Desconocía qué o quién me habría llevado a acabar en esta hermosa habitación. Recordaba haber intentado alojarme en varios hostales de Baltimore y haber sido rechazada en todos y cada uno de ellos. Recordaba también la decisión que había tomado de caminar hasta el pueblo más cercano a la ciudad, decantándome por Towson. Recordaba mi pequeño descanso en mitad del camino y cómo había empezado aquella tormenta de nieve que seguía sin cesar. Y recordaba haber caído finalmente rendida al suelo sin fuerzas para continuar.
Lo que no alcanzaba a recordar era cómo había llegado hasta aquí. A estas alturas debería estar yaciendo bajo metros y metros de nieve. Me mordí el labio, nerviosa, ansiando conocer a la persona que me encontró.
¿Quién habría decidido ayudarme? ¿Quién me habría salvado de las fauces de la muerte?
Imágenes del supuesto salvador se sucedían una detrás de otra mientras caminaba de un lado para el otro de la habitación y enumeraba con los dedos. Un hombre alto, apuesto y adinerado por lo que podía observar en la habitación. Amable, honrado, risueño y elegante. Un hombre apasionado, atrevido y trabajador. Un hombre culto, inteligente y sincero. Alguien alegre y divertido.
No podía borrar mi sonrisa a la par que bailoteaba sujetando mi vestido para no pisarlo. Solía escuchar continuas riñas de mi madre por mi imaginación; me decía que debía bajar de las nubes y que tales imágenes que proyectaba en mi mente no eran reales. Yo no la escuchaba, sabía que en algún lugar del inmenso mundo que nos acogía se encontraría mi hombre ideal, aquella imagen idealizada del hombre perfecto que detallaba con mis palabras. Y estaba segura de que mi salvador poseería muchas de esas cualidades.

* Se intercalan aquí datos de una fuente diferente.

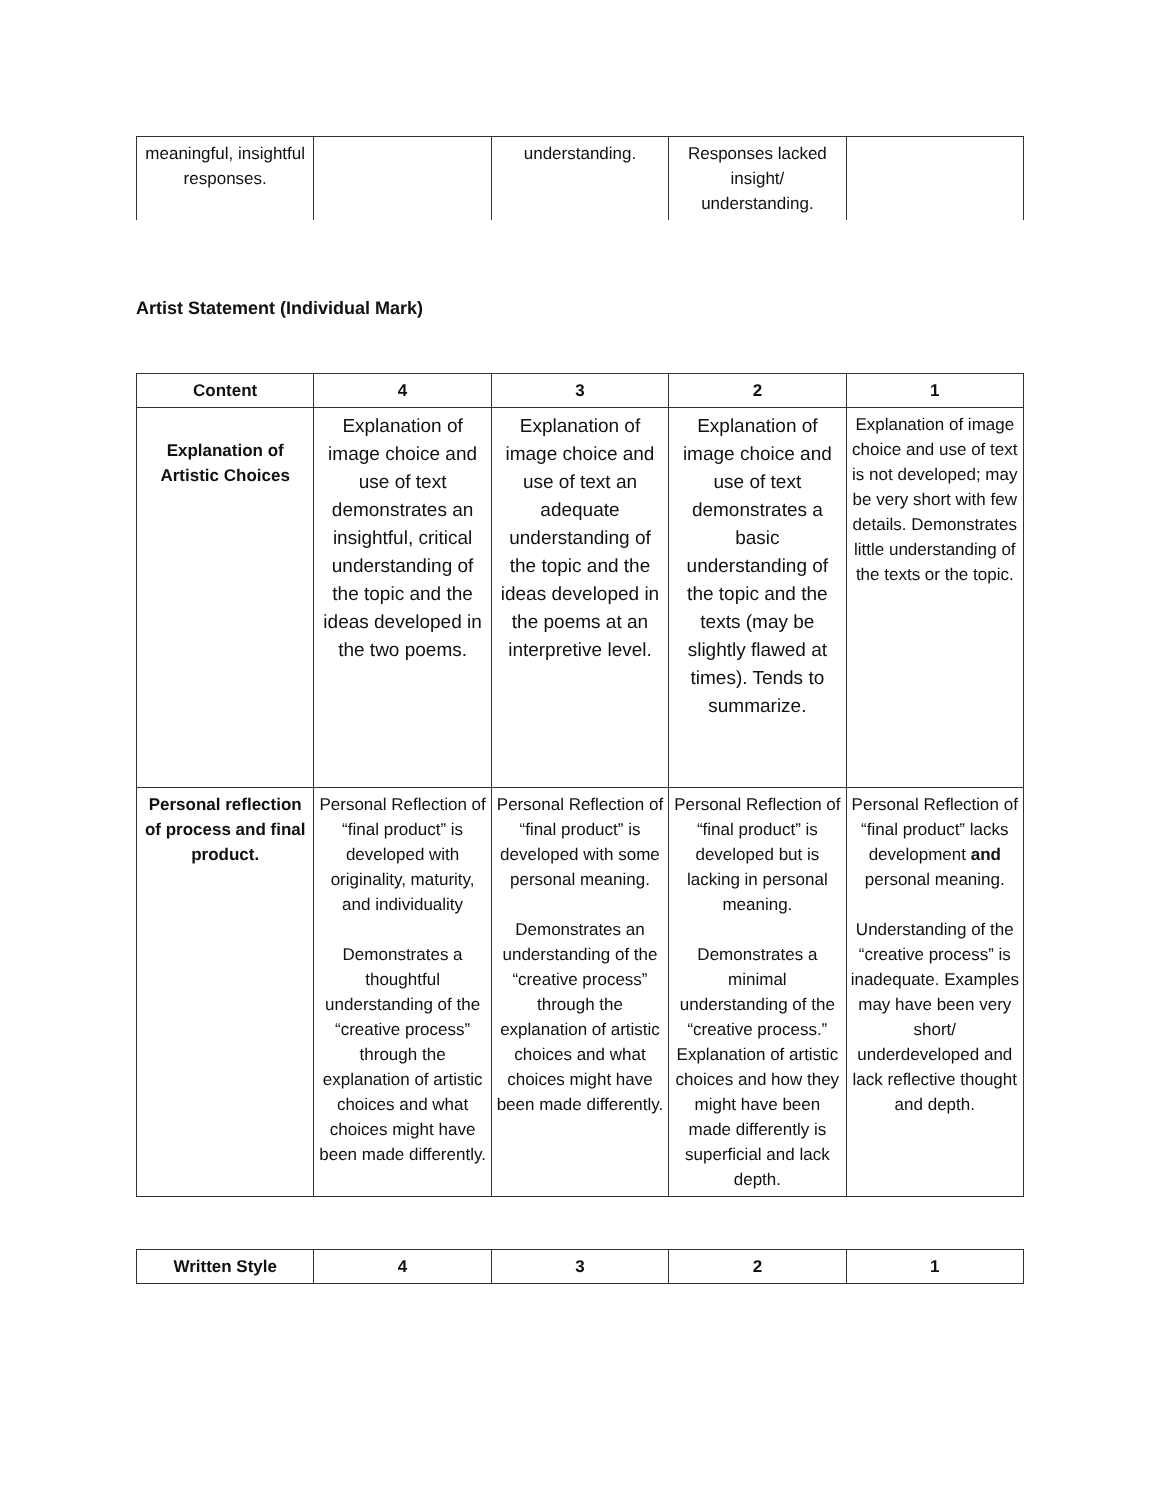| meaningful, insightful responses. | | understanding. | Responses lacked insight/ understanding. | |
Artist Statement (Individual Mark)
| Content | 4 | 3 | 2 | 1 |
| --- | --- | --- | --- | --- |
| Explanation of Artistic Choices | Explanation of image choice and use of text demonstrates an insightful, critical understanding of the topic and the ideas developed in the two poems. | Explanation of image choice and use of text an adequate understanding of the topic and the ideas developed in the poems at an interpretive level. | Explanation of image choice and use of text demonstrates a basic understanding of the topic and the texts (may be slightly flawed at times). Tends to summarize. | Explanation of image choice and use of text is not developed; may be very short with few details. Demonstrates little understanding of the texts or the topic. |
| Personal reflection of process and final product. | Personal Reflection of “final product” is developed with originality, maturity, and individuality Demonstrates a thoughtful understanding of the “creative process” through the explanation of artistic choices and what choices might have been made differently. | Personal Reflection of “final product” is developed with some personal meaning. Demonstrates an understanding of the “creative process” through the explanation of artistic choices and what choices might have been made differently. | Personal Reflection of “final product” is developed but is lacking in personal meaning. Demonstrates a minimal understanding of the “creative process.” Explanation of artistic choices and how they might have been made differently is superficial and lack depth. | Personal Reflection of “final product” lacks development and personal meaning. Understanding of the “creative process” is inadequate. Examples may have been very short/ underdeveloped and lack reflective thought and depth. |
| Written Style | 4 | 3 | 2 | 1 |
| --- | --- | --- | --- | --- |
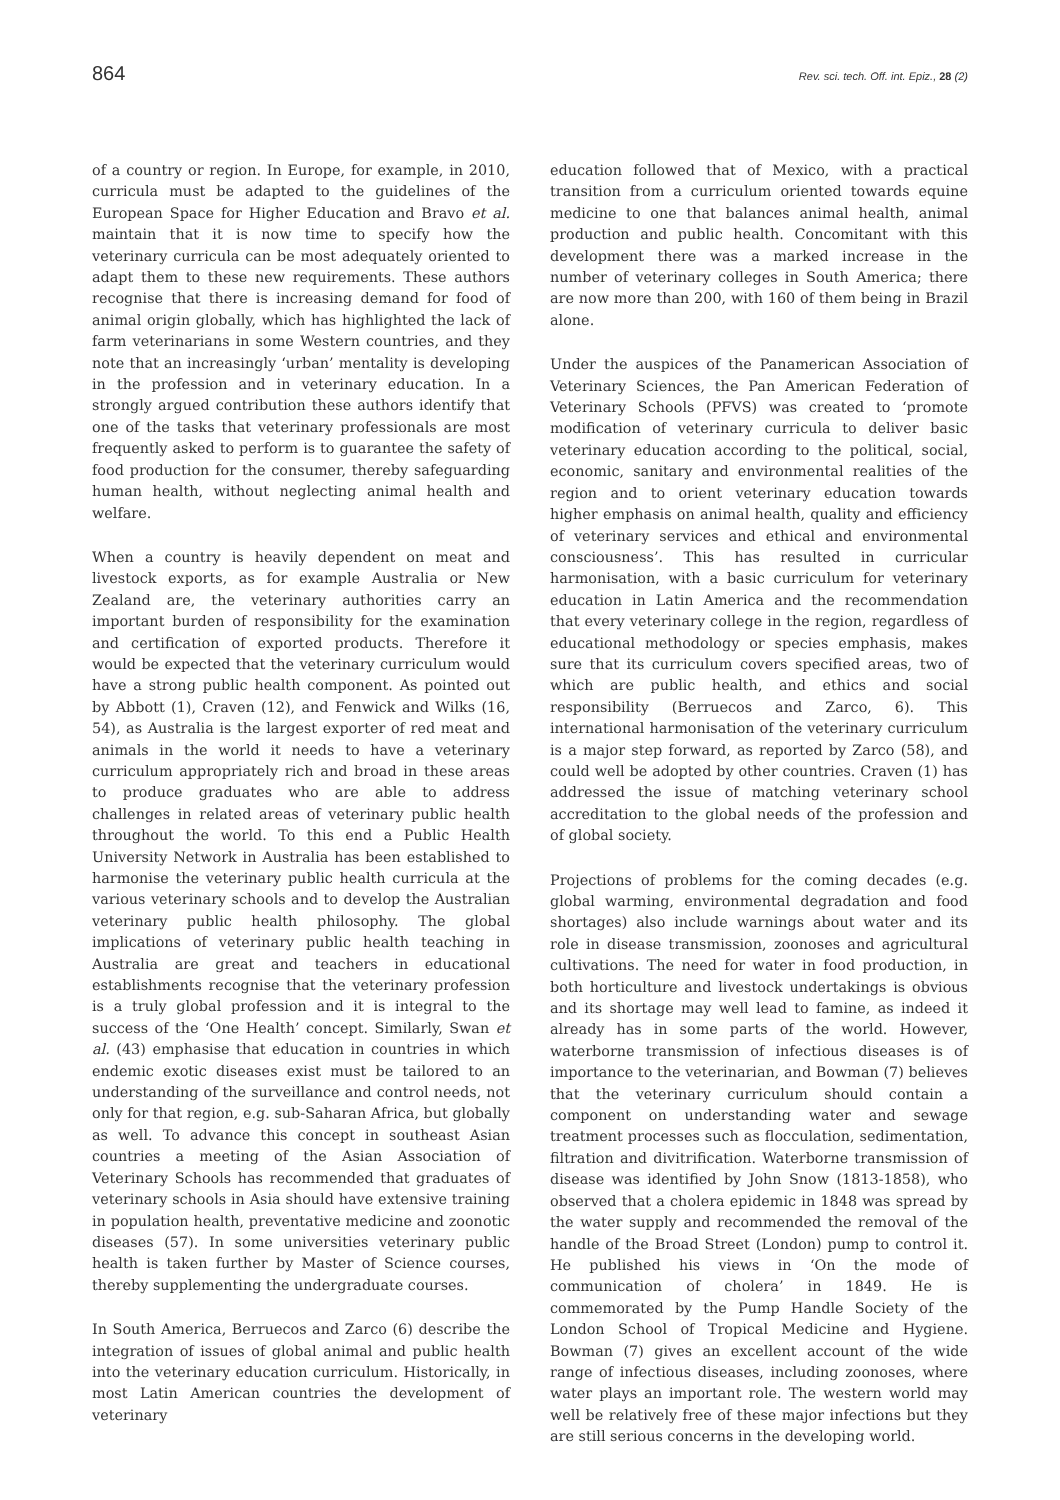864 Rev. sci. tech. Off. int. Epiz., 28 (2)
of a country or region. In Europe, for example, in 2010, curricula must be adapted to the guidelines of the European Space for Higher Education and Bravo et al. maintain that it is now time to specify how the veterinary curricula can be most adequately oriented to adapt them to these new requirements. These authors recognise that there is increasing demand for food of animal origin globally, which has highlighted the lack of farm veterinarians in some Western countries, and they note that an increasingly ‘urban’ mentality is developing in the profession and in veterinary education. In a strongly argued contribution these authors identify that one of the tasks that veterinary professionals are most frequently asked to perform is to guarantee the safety of food production for the consumer, thereby safeguarding human health, without neglecting animal health and welfare.
When a country is heavily dependent on meat and livestock exports, as for example Australia or New Zealand are, the veterinary authorities carry an important burden of responsibility for the examination and certification of exported products. Therefore it would be expected that the veterinary curriculum would have a strong public health component. As pointed out by Abbott (1), Craven (12), and Fenwick and Wilks (16, 54), as Australia is the largest exporter of red meat and animals in the world it needs to have a veterinary curriculum appropriately rich and broad in these areas to produce graduates who are able to address challenges in related areas of veterinary public health throughout the world. To this end a Public Health University Network in Australia has been established to harmonise the veterinary public health curricula at the various veterinary schools and to develop the Australian veterinary public health philosophy. The global implications of veterinary public health teaching in Australia are great and teachers in educational establishments recognise that the veterinary profession is a truly global profession and it is integral to the success of the ‘One Health’ concept. Similarly, Swan et al. (43) emphasise that education in countries in which endemic exotic diseases exist must be tailored to an understanding of the surveillance and control needs, not only for that region, e.g. sub-Saharan Africa, but globally as well. To advance this concept in southeast Asian countries a meeting of the Asian Association of Veterinary Schools has recommended that graduates of veterinary schools in Asia should have extensive training in population health, preventative medicine and zoonotic diseases (57). In some universities veterinary public health is taken further by Master of Science courses, thereby supplementing the undergraduate courses.
In South America, Berruecos and Zarco (6) describe the integration of issues of global animal and public health into the veterinary education curriculum. Historically, in most Latin American countries the development of veterinary
education followed that of Mexico, with a practical transition from a curriculum oriented towards equine medicine to one that balances animal health, animal production and public health. Concomitant with this development there was a marked increase in the number of veterinary colleges in South America; there are now more than 200, with 160 of them being in Brazil alone.
Under the auspices of the Panamerican Association of Veterinary Sciences, the Pan American Federation of Veterinary Schools (PFVS) was created to ‘promote modification of veterinary curricula to deliver basic veterinary education according to the political, social, economic, sanitary and environmental realities of the region and to orient veterinary education towards higher emphasis on animal health, quality and efficiency of veterinary services and ethical and environmental consciousness’. This has resulted in curricular harmonisation, with a basic curriculum for veterinary education in Latin America and the recommendation that every veterinary college in the region, regardless of educational methodology or species emphasis, makes sure that its curriculum covers specified areas, two of which are public health, and ethics and social responsibility (Berruecos and Zarco, 6). This international harmonisation of the veterinary curriculum is a major step forward, as reported by Zarco (58), and could well be adopted by other countries. Craven (1) has addressed the issue of matching veterinary school accreditation to the global needs of the profession and of global society.
Projections of problems for the coming decades (e.g. global warming, environmental degradation and food shortages) also include warnings about water and its role in disease transmission, zoonoses and agricultural cultivations. The need for water in food production, in both horticulture and livestock undertakings is obvious and its shortage may well lead to famine, as indeed it already has in some parts of the world. However, waterborne transmission of infectious diseases is of importance to the veterinarian, and Bowman (7) believes that the veterinary curriculum should contain a component on understanding water and sewage treatment processes such as flocculation, sedimentation, filtration and divitrification. Waterborne transmission of disease was identified by John Snow (1813-1858), who observed that a cholera epidemic in 1848 was spread by the water supply and recommended the removal of the handle of the Broad Street (London) pump to control it. He published his views in ‘On the mode of communication of cholera’ in 1849. He is commemorated by the Pump Handle Society of the London School of Tropical Medicine and Hygiene. Bowman (7) gives an excellent account of the wide range of infectious diseases, including zoonoses, where water plays an important role. The western world may well be relatively free of these major infections but they are still serious concerns in the developing world.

Sin poder aguantar ni un minuto más, miré hacia la puerta y corrí hacia ella; así el picaporte con mis manos tomando aire. Había llegado la hora de conocerle.
—Buenos días, señorita —me saludó una sirvienta desde el otro lado asustándome—. Venía a traerle el desayuno, ¿iba a alguna parte?
—Hola, buenos días —saludé con atropellada alegría—. Muy amable, pero no tengo hambre en este momento.